A Genova si tiene, nell’ambito del processo sul crollo del ponte Morandi, la deposizione dell’ex amministratore delegato di Autostrade per l’Italia, Giovanni Castellucci, che – nello stupore dell’associazione dei parenti delle vittime – afferma: “Mi sento tuttora responsabile ma non colpevole. Responsabile su quello che era la gestione del ponte e, in quanto custodi del bene, questa responsabilità me la sento”.
È chiaro che sarà la giustizia a definire con precisione il perimetro delle responsabilità fin qui evocate, ma è altrettanto chiaro che esiste un profilo morale che oggi, a sette anni di distanza da quel terribile 14 agosto del 2018, è possibile scandagliare con attenzione e precisione.
Il ponte Morandi non crollò per una fatalità, ma per un preciso processo di trascuratezze e incurie che coinvolsero direttamente i gestori di quell’infrastruttura. Se questo è evidente, nulla si può invece affermare circa la colpa di quei gestori. Colpa e responsabilità sono due nozioni fondamentali della morale. La responsabilità descrive la caratteristica intrinseca ad ogni atto morale: per il fatto che ciascuno di noi vive su questo pianeta, risponde di quello che fa, ha degli interlocutori cui rendere conto delle proprie azioni. E poco importa che questi interlocutori siano consapevoli o ignari: le azioni dell’uomo si svolgono sempre dinnanzi ad altri e con questi altri sono chiamate a misurarsi e a definirsi.

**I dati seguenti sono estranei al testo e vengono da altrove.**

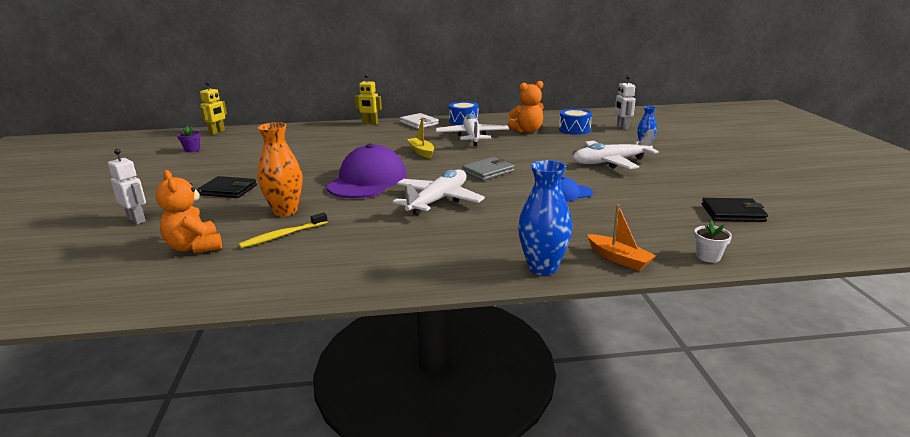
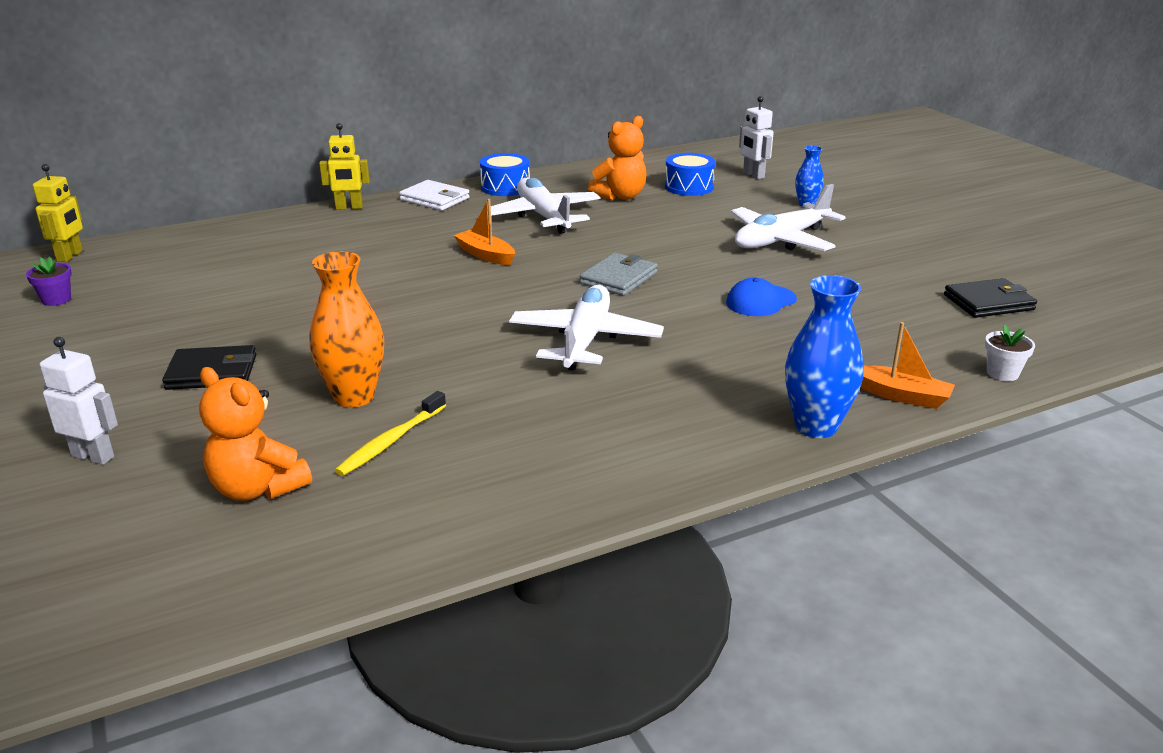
camera: 20 degrees left, 5 degrees up
(367, 180) = (442, 320): purple cap -> none
(421, 152) = (485, 255): yellow boat -> orange boat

Nel crollo del ponte Morandi esistono responsabilità da individuare e responsabilità già individuabili, ma spetta ai processi definire il perimetro delle une e delle altre. La giustizia umana, infatti, ha il compito di procurare alla comunità un rapporto ragionevole col dolore e il tempo che passa contribuisce a costruire il perimetro di questo rapporto, che non può essere causato da una reazione o da una sommaria condanna, ma dall’appassionata ricerca di una verità che porti pace, che porti ordine, che porti giustizia.
Altro discorso, invece, merita la parola “colpa”. Essa descrive una precisa imputazione morale che implica espiazione, radicale trasformazione della volontà del reo. Le colpe non sono nelle mani della giustizia degli uomini, ma sono un affare a tre tra la coscienza delle persone, le leggi positive che aiutano l’uomo a comprendere che cosa sia bene e che cosa – al contrario – del bene sia la negazione, e Dio.
Già, la colpa è un affare di Dio. È qualcosa che trascende la storia e le necessità umane, perché ha a che fare con un gesto che ha ripercussioni nell’eternità, in una dimensione in cui non possono giungere nemmeno le pene degli uomini, ma che spettano a qualcosa che è Oltre e che è Altro.
Castellucci, in questo senso, commette un fallo di reazione, perché definisce qualcosa che non è nelle sue mani: nessuno si può condannare nell’eternità e nessuno si può assolvere. Tutti possono rimettersi ad un giudizio più grande che nessuno conosce e al quale l’umano – finito e definito dalla storia – può rivolgersi con quel timore che non è paura, ma è speranza.
Speranza di trovare nella colpa, nella propria colpa, qualcosa di felice. Felice non è l’atto che è stato compiuto, meritevole di colpevolezza, ma è la colpa stessa, motore e motivo di un’iniziativa gratuita e impensabile di Dio che da quel gesto decide di ripartire. Ed è questo il vero rispetto per chi non c’è più: trasformare quella morte orrenda e imperdonabile in un’assurda possibilità di vita.
Castellucci non vuole colpe. Verrebbe da dire che vuole solo punizioni e non è interessato al perdono. Che, si sa, è l’unica medicina che Dio conosce per rimettere in moto la storia. Quella medicina che mancò nella gestione del ponte Morandi, al punto tale che l’incuria e la cattiveria lo travolsero, condannandolo per sempre a diventare un sinonimo di morte. Dinnanzi al quale colpe e responsabilità sembrano essere qualcosa di troppo piccolo. Qualcosa che, in fondo, ha ancora oggi – dopo sette anni – bisogno di speranza.